The IHEP expects the Chinese government to fund 75% of the project while 25% will come from international collaboration. The project is currently entering the R&D and prototyping phase, which will be completed in 2022. Then, construction of the CEPC will begin, followed by operationalization in 2030. The CEPC will operate in Higgs mode for seven years, in the boson. Z for two years. years and in W boson mode for one. After that, in 2040, the IHEP expects that the superconducting magnets needed to upgrade the CEPC to the SPPC – super proton-proton collider – will be ready for installation.
the current plan is that the SPPC operates with a collision energy of 75 TeV, more than five times the current level of the LHC. The forecast takes into account the availability of a new class of iron-based superconducting magnets at a lower price.
During this period, the LHC will not be dormant. Scientists at CERN, the European nuclear research laboratory that manages the LHC, have proposed using the machine in different ways to answer questions physicists need to answer. For example, according to one step, the LHC can be modified to include a large device called the Energy recovery linac (ERL). The ERL will accelerate the electrons and cause them to collide with protons accelerated by the LHC.

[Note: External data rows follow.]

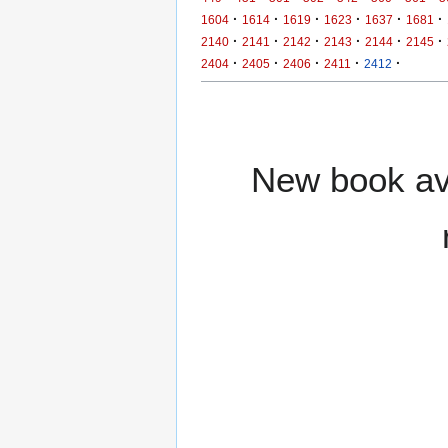
·
·
·
·
·
·
1604
1614
1619
1623
1637
1681
·
·
·
·
·
·
2140
2141
2142
2143
2144
2145
·
·
·
·
·
2404
2405
2406
2411
2412
New book ava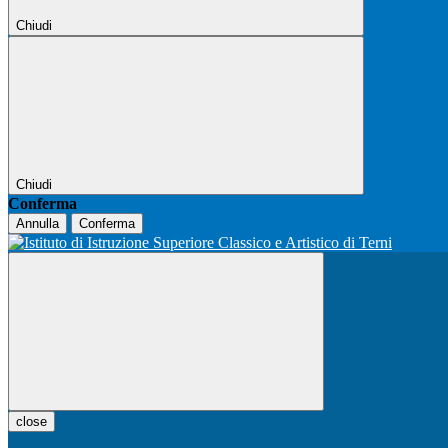
Chiudi
Chiudi
Conferma
Annulla
Conferma
close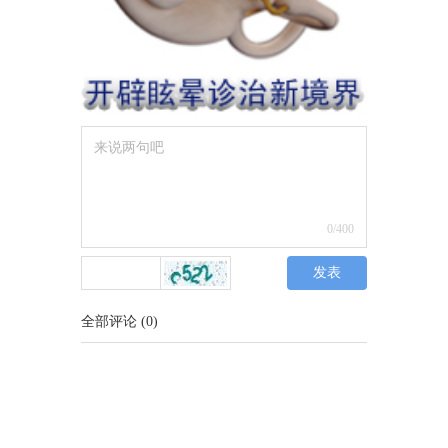
0
/400
发表
全部评论
(
0
)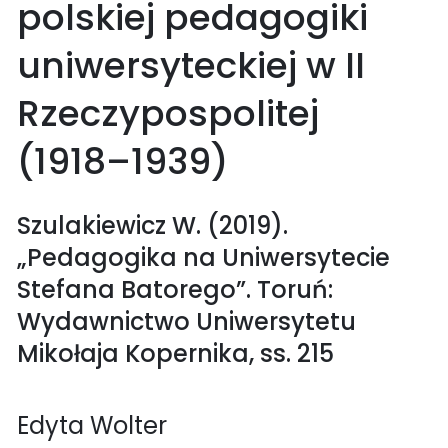
polskiej pedagogiki
uniwersyteckiej w II
Rzeczypospolitej
(1918–1939)
Szulakiewicz W. (2019).
„Pedagogika na Uniwersytecie
Stefana Batorego”. Toruń:
Wydawnictwo Uniwersytetu
Mikołaja Kopernika, ss. 215
Edyta Wolter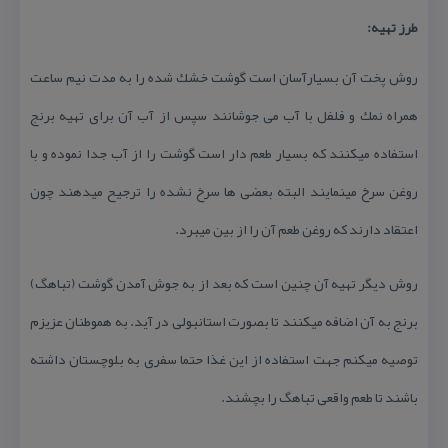
طرز تهیه:
روش پخت آن بسیارآسان است گوشت خشك شده را به مدت نیم ساعت
همراه نمك و فلفل با آب می جوشانند سپس از آب آن برای تهیه برنج
استفاده میكنند كه بسیار طعم دار است گوشت را از آب جدا نموده و با
روغن سرخ مینمایند البته بعضی ها سرخ نشده را ترجیح میدهند چون
اعتقاد دارند كه روغن طعم آن را از بین میبرد.
روش دیگر تهیه آن چنین است كه بعد از به جوش آمدن گوشت (تباهگ)
برنج به آن اضافه میكنند تا بصورت استانبولی در آید. به هموطنان عزیزم
توصیه میكنم جهت استفاده از این غذا حتما سفری به بلوچستان داشته
باشند تا طعم واقعی تباهگ را بچشند.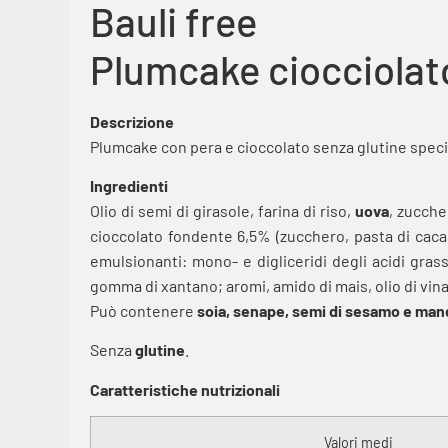
Bauli free
Plumcake ciocciolat
Descrizione
Plumcake con pera e cioccolato senza glutine speci
Ingredienti
Olio di semi di girasole, farina di riso,
uova
, zucche
cioccolato fondente 6,5% (zucchero, pasta di cacao,
emulsionanti: mono- e digliceridi degli acidi grass
gomma di xantano; aromi, amido di mais, olio di vinac
Può contenere
soia, senape, semi di sesamo e man
Senza
glutine
.
Caratteristiche nutrizionali
Valori medi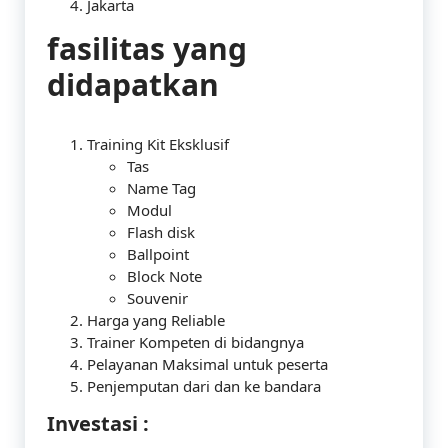
Jakarta
fasilitas yang
didapatkan
Training Kit Eksklusif
Tas
Name Tag
Modul
Flash disk
Ballpoint
Block Note
Souvenir
Harga yang Reliable
Trainer Kompeten di bidangnya
Pelayanan Maksimal untuk peserta
Penjemputan dari dan ke bandara
Investasi :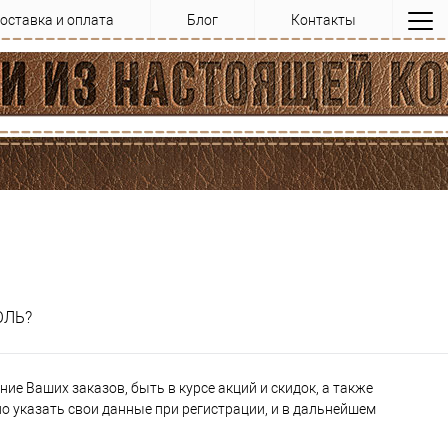
оставка и оплата
Блог
Контакты
ОЛЬ?
ие Ваших заказов, быть в курсе акций и скидок, а также
 указать свои данные при регистрации, и в дальнейшем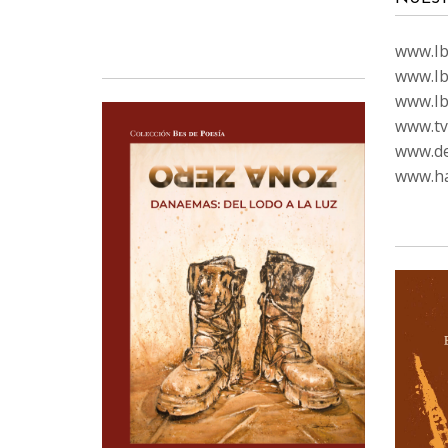
www.Ibi
www.Ib
www.Ib
www.tvc
www.de
www.ha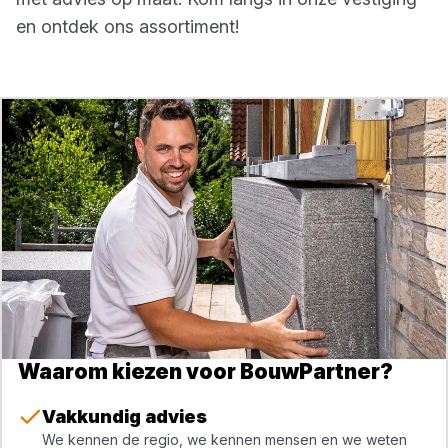
en ontdek ons assortiment!
Waarom kiezen voor BouwPartner?
Vakkundig advies
We kennen de regio, we kennen mensen en we weten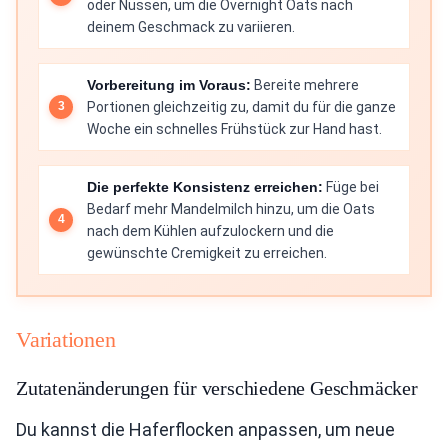
oder Nüssen, um die Overnight Oats nach
deinem Geschmack zu variieren.
Vorbereitung im Voraus:
Bereite mehrere
Portionen gleichzeitig zu, damit du für die ganze
Woche ein schnelles Frühstück zur Hand hast.
Die perfekte Konsistenz erreichen:
Füge bei
Bedarf mehr Mandelmilch hinzu, um die Oats
nach dem Kühlen aufzulockern und die
gewünschte Cremigkeit zu erreichen.
Variationen
Zutatenänderungen für verschiedene Geschmäcker
Du kannst die Haferflocken anpassen, um neue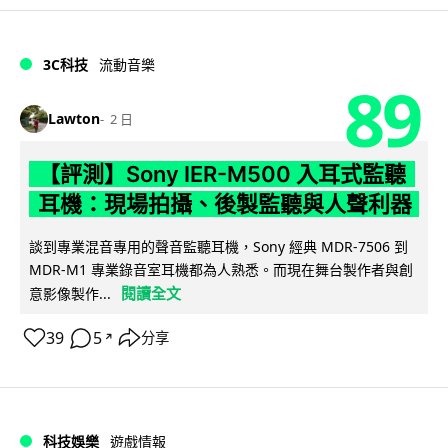
3C科技
流動音樂
89
Lawton
2 日
【評測】Sony IER-M500 入耳式監聽
耳機：現場拍攝、後製監聽與人聲利器
談到專業混音專用的聲音監聽耳機，Sony 經典 MDR-7506 到
MDR-M1 專業錄音室耳機都為人熟悉。而現在舞台製作者與創
閱讀全文
意影像製作...
39
5
分享
↗
科技娛樂
遊戲情報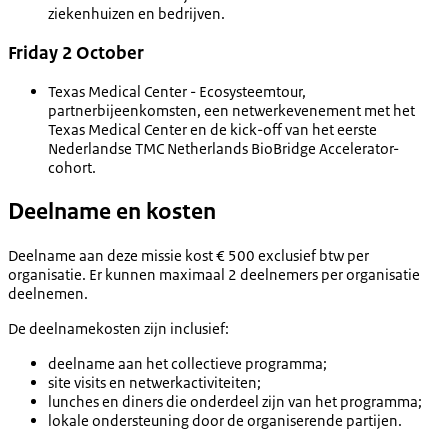
ziekenhuizen en bedrijven.
Friday 2 October
Texas Medical Center - Ecosysteemtour,
partnerbijeenkomsten, een netwerkevenement met het
Texas Medical Center en de kick-off van het eerste
Nederlandse TMC Netherlands BioBridge Accelerator-
cohort.
Deelname en kosten
Deelname aan deze missie kost € 500 exclusief btw per
organisatie. Er kunnen maximaal 2 deelnemers per organisatie
deelnemen.
De deelnamekosten zijn inclusief:
deelname aan het collectieve programma;
site visits en netwerkactiviteiten;
lunches en diners die onderdeel zijn van het programma;
lokale ondersteuning door de organiserende partijen.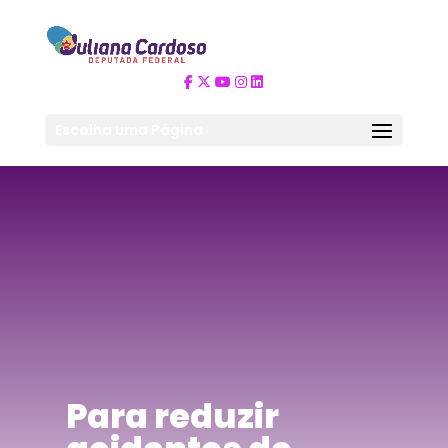
Escolha uma Página
Para reduzir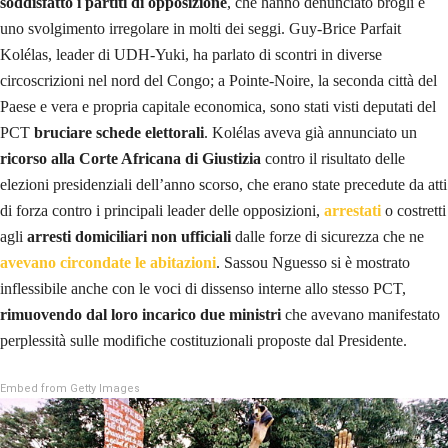
soddisfatto i partiti di opposizione
, che hanno denunciato brogli e
uno svolgimento irregolare in molti dei seggi. Guy-Brice Parfait
Kolélas, leader di UDH-Yuki, ha parlato di scontri in diverse
circoscrizioni nel nord del Congo; a Pointe-Noire, la seconda città del
Paese e vera e propria capitale economica, sono stati visti deputati del
PCT
bruciare schede elettorali
. Kolélas aveva
già annunciato
un
ricorso alla Corte Africana di Giustizia
contro il risultato delle
elezioni presidenziali dell’anno scorso, che erano state precedute da atti
di forza contro i principali leader delle opposizioni,
arrestati
o costretti
agli
arresti domiciliari non ufficiali
dalle forze di sicurezza che ne
avevano circondate le abitazioni
. Sassou Nguesso si è mostrato
inflessibile anche con le voci di dissenso interne allo stesso PCT,
rimuovendo dal loro incarico
due ministri
che avevano manifestato
perplessità sulle modifiche costituzionali proposte dal Presidente.
Embed from Getty Images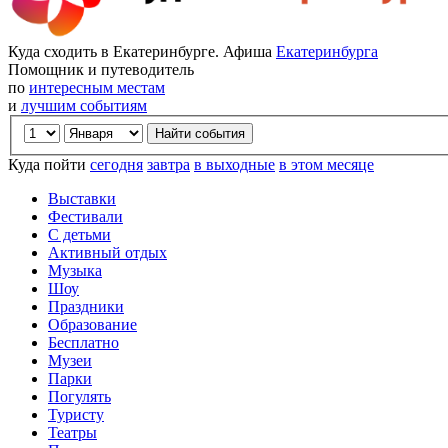
Куда сходить в Екатеринбурге. Афиша
Екатеринбурга
Помощник и путеводитель
по
интересным местам
и
лучшим событиям
Куда пойти
сегодня
завтра
в выходные
в этом месяце
Выставки
Фестивали
С детьми
Активный отдых
Музыка
Шоу
Праздники
Образование
Бесплатно
Музеи
Парки
Погулять
Туристу
Театры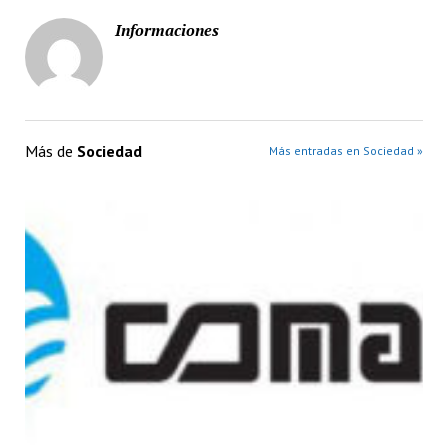
Informaciones
Más de
Sociedad
Más entradas en Sociedad »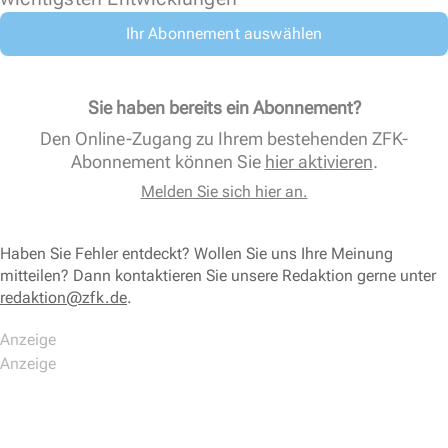
Ihr Abonnement auswählen
Sie haben bereits ein Abonnement?
Den Online-Zugang zu Ihrem bestehenden ZFK-
Abonnement können Sie
hier aktivieren
.
Melden Sie sich hier an.
Haben Sie Fehler entdeckt? Wollen Sie uns Ihre Meinung
mitteilen? Dann kontaktieren Sie unsere Redaktion gerne unter
redaktion@zfk.de
.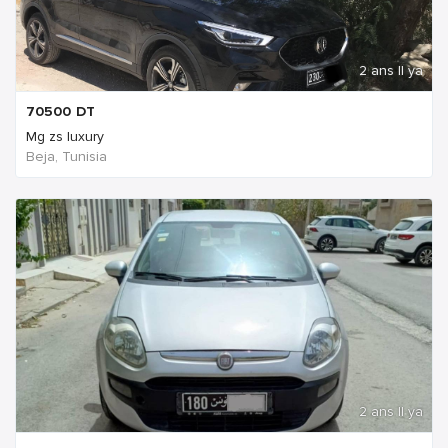
2 ans Il ya
70500
DT
Mg zs luxury
Beja, Tunisia
2 ans Il ya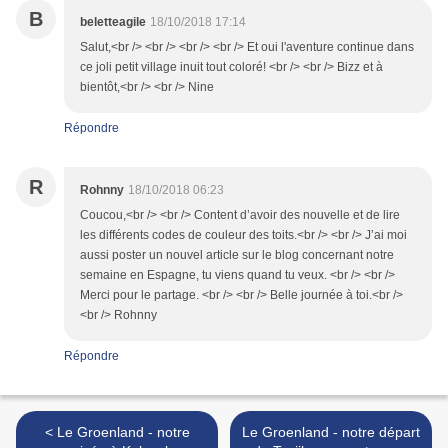
B
beletteagile
18/10/2018 17:14
Salut,<br /> <br /> <br /> <br /> Et oui l'aventure continue dans
ce joli petit village inuit tout coloré! <br /> <br /> Bizz et à
bientôt,<br /> <br /> Nine
Répondre
R
Rohnny
18/10/2018 06:23
Coucou,<br /> <br /> Content d’avoir des nouvelle et de lire
les différents codes de couleur des toits.<br /> <br /> J’ai moi
aussi poster un nouvel article sur le blog concernant notre
semaine en Espagne, tu viens quand tu veux. <br /> <br />
Merci pour le partage. <br /> <br /> Belle journée à toi.<br />
<br /> Rohnny
Répondre
< Le Groenland - notre
Le Groenland - notre départ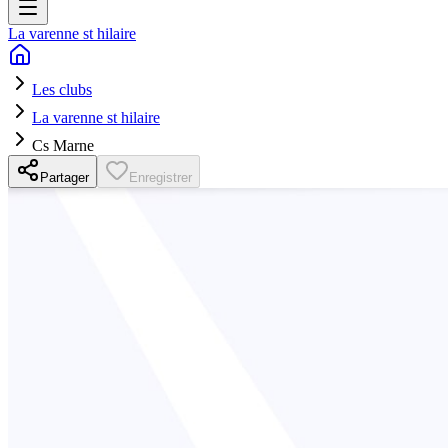
La varenne st hilaire
Les clubs
La varenne st hilaire
Cs Marne
Partager
Enregistrer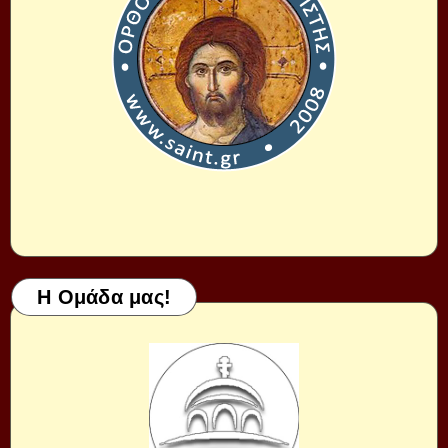
Η Ομάδα μας!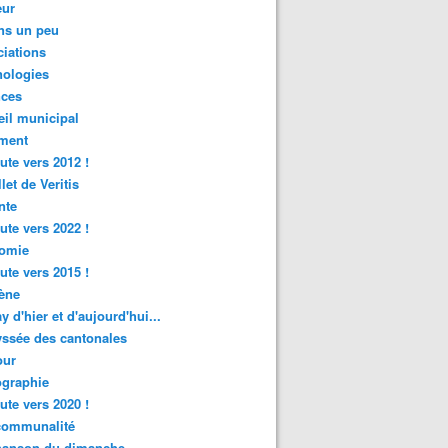
ur
ns un peu
iations
nologies
nces
il municipal
ment
ute vers 2012 !
let de Veritis
nte
ute vers 2022 !
omie
ute vers 2015 !
ène
y d'hier et d'aujourd'hui...
ssée des cantonales
ur
graphie
ute vers 2020 !
rcommunalité
hanson du dimanche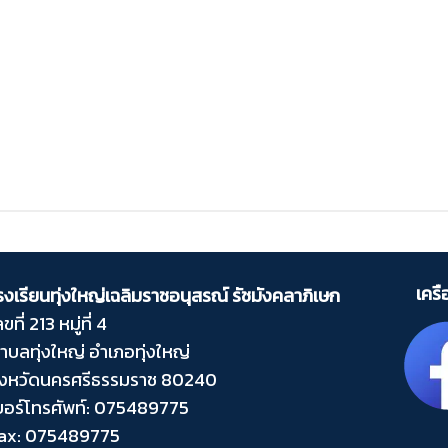
เคร
รงเรียนทุ่งใหญ่เฉลิมราชอนุสรณ์ รัชมังคลาภิเษก
ลขที่ 213 หมู่ที่ 4
ำบลทุ่งใหญ่ อำเภอทุ่งใหญ่
ังหวัดนครศรีธรรมราช 80240
บอร์โทรศัพท์: 075489775
ax: 075489775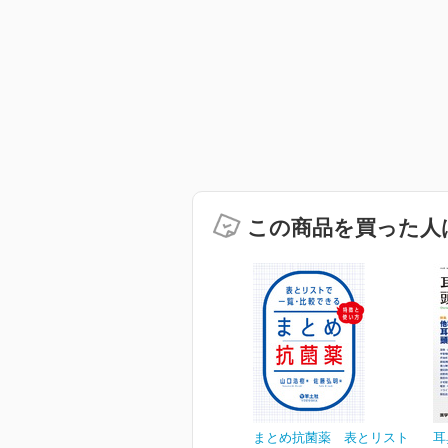
この商品を買った人
まとめ抗菌薬 表とリスト
耳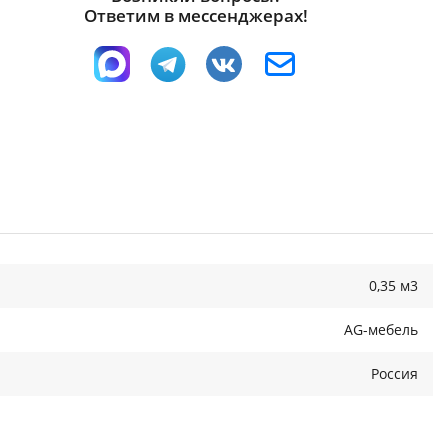
Ответим в мессенджерах!
0,35 м3
AG-мебель
Россия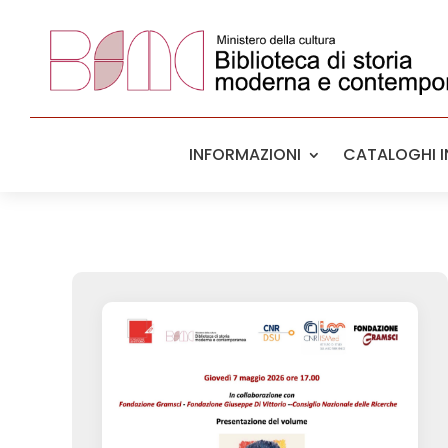
INFORMAZIONI
CATALOGHI IN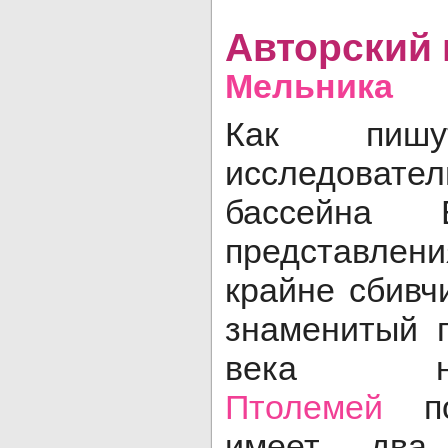
Авторский
Мельника
Как пишу
исследовател
бассейна 
представл
крайне сбивч
знаменитый г
века
Птолемей
по
имеет два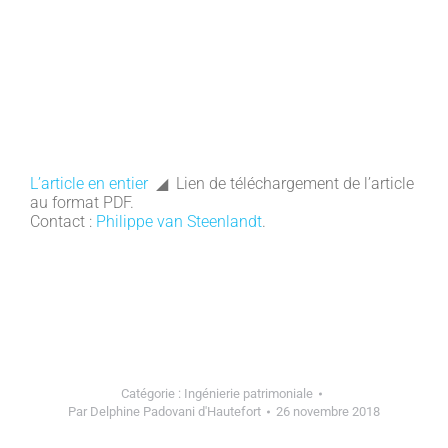
L’article en entier
◢ Lien de téléchargement de l’article
au format PDF.
Contact :
Philippe van Steenlandt
.
Catégorie :
Ingénierie patrimoniale
Par
Delphine Padovani d'Hautefort
26 novembre 2018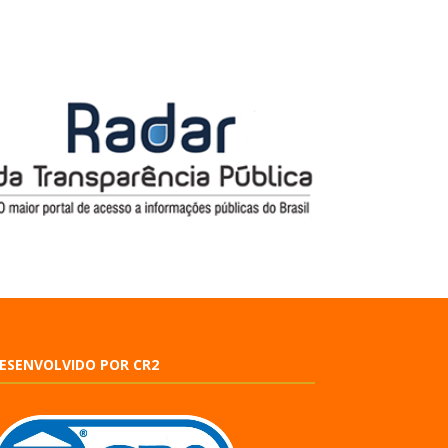
ESENVOLVIDO POR CR2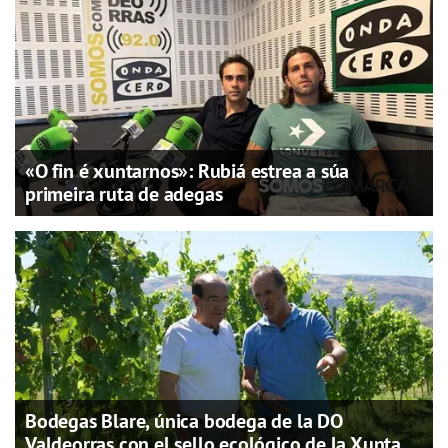
«O fin é xuntarnos»: Rubiá estrea a súa
primeira ruta de adegas
Bodegas Blare, única bodega de la DO
Valdeorras con el sello ecológico de la Xunta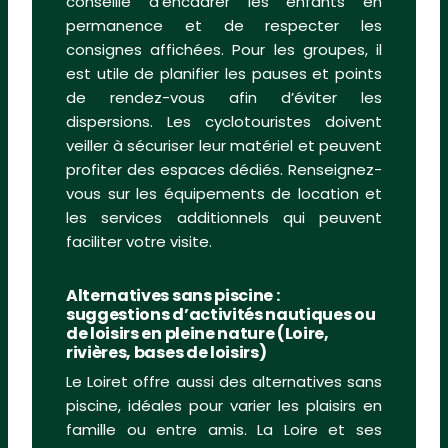
conseillé d’encadrer les enfants en
permanence et de respecter les
consignes affichées. Pour les groupes, il
est utile de planifier les pauses et points
de rendez-vous afin d’éviter les
dispersions. Les cyclotouristes doivent
veiller à sécuriser leur matériel et peuvent
profiter des espaces dédiés. Renseignez-
vous sur les équipements de location et
les services additionnels qui peuvent
faciliter votre visite.
Alternatives sans piscine :
suggestions d’activités nautiques ou
de loisirs en pleine nature (Loire,
rivières, bases de loisirs)
Le Loiret offre aussi des alternatives sans
piscine, idéales pour varier les plaisirs en
famille ou entre amis. La Loire et ses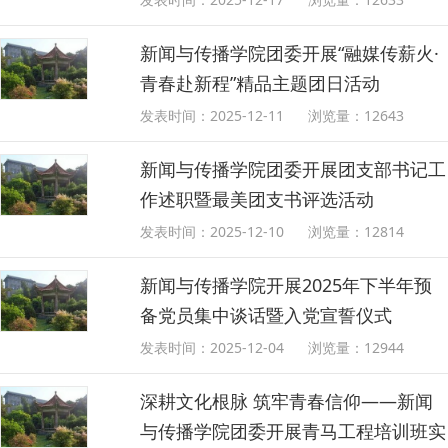
新闻与传播学院团委开展“融媒传薪火·
青春赴新程”精品主题团日活动
发表时间：2025-12-11
浏览量：
12643
新闻与传播学院团委开展团支部书记工
作述职暨最美团支书评选活动
发表时间：2025-12-10
浏览量：
12814
新闻与传播学院开展2025年下半年预
备党员集中谈话暨入党宣誓仪式
发表时间：2025-12-04
浏览量：
12944
深耕文化根脉 筑牢青春信仰——新闻
与传播学院团委开展青马工程培训班实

This machine configuration will be called the LHeC – large hadron-electron collider. It will be used to further study the strong nuclear force. By increasing the energy of the ERL, the LHeC will also be able to function as a high luminosity collider by the 2030s, in collaboration with the CEPC. Brightness is a measure of the number of particles produced in a collision.
Another proposal suggests that by the end of the 2030s, when the CEPC is set to become the SPPC, the high-luminosity LHeC should be replaced by the Future circular collider (FCC). CERN scientists working on the idea designed a 100 km long tunnel housing a circular collider with collision energies comparable to those of the CEPC.
Many scientists have written in favor of the CEPC in the past, and of a post-LHC collider more generally. However, Chen-Ning Yang, a physicist and Nobel Laureate, has been a notable critic. Yang argued that the CEPC will extract too high a price from China, and the money can be better spent. Steven Weinberg, another Nobel Prize winner, countered this argument, saying: “The fundamental nature of elementary particle physics makes it very attractive to bright young men and women, who then provide a technically sophisticated framework available for dealing with the problems of society.” “
The outlook for the CEPC will become clearer by 2021, when China’s next five-year plan is presented. Japan will know the fate of the ILC by next year, when the European Union finalizes an agreement to fund the project. In addition to moving particle physics research to Asia, it will be important for Japan keep pace with China. If not, the CEPC will get a head start that the ILC may never be able to catch up with.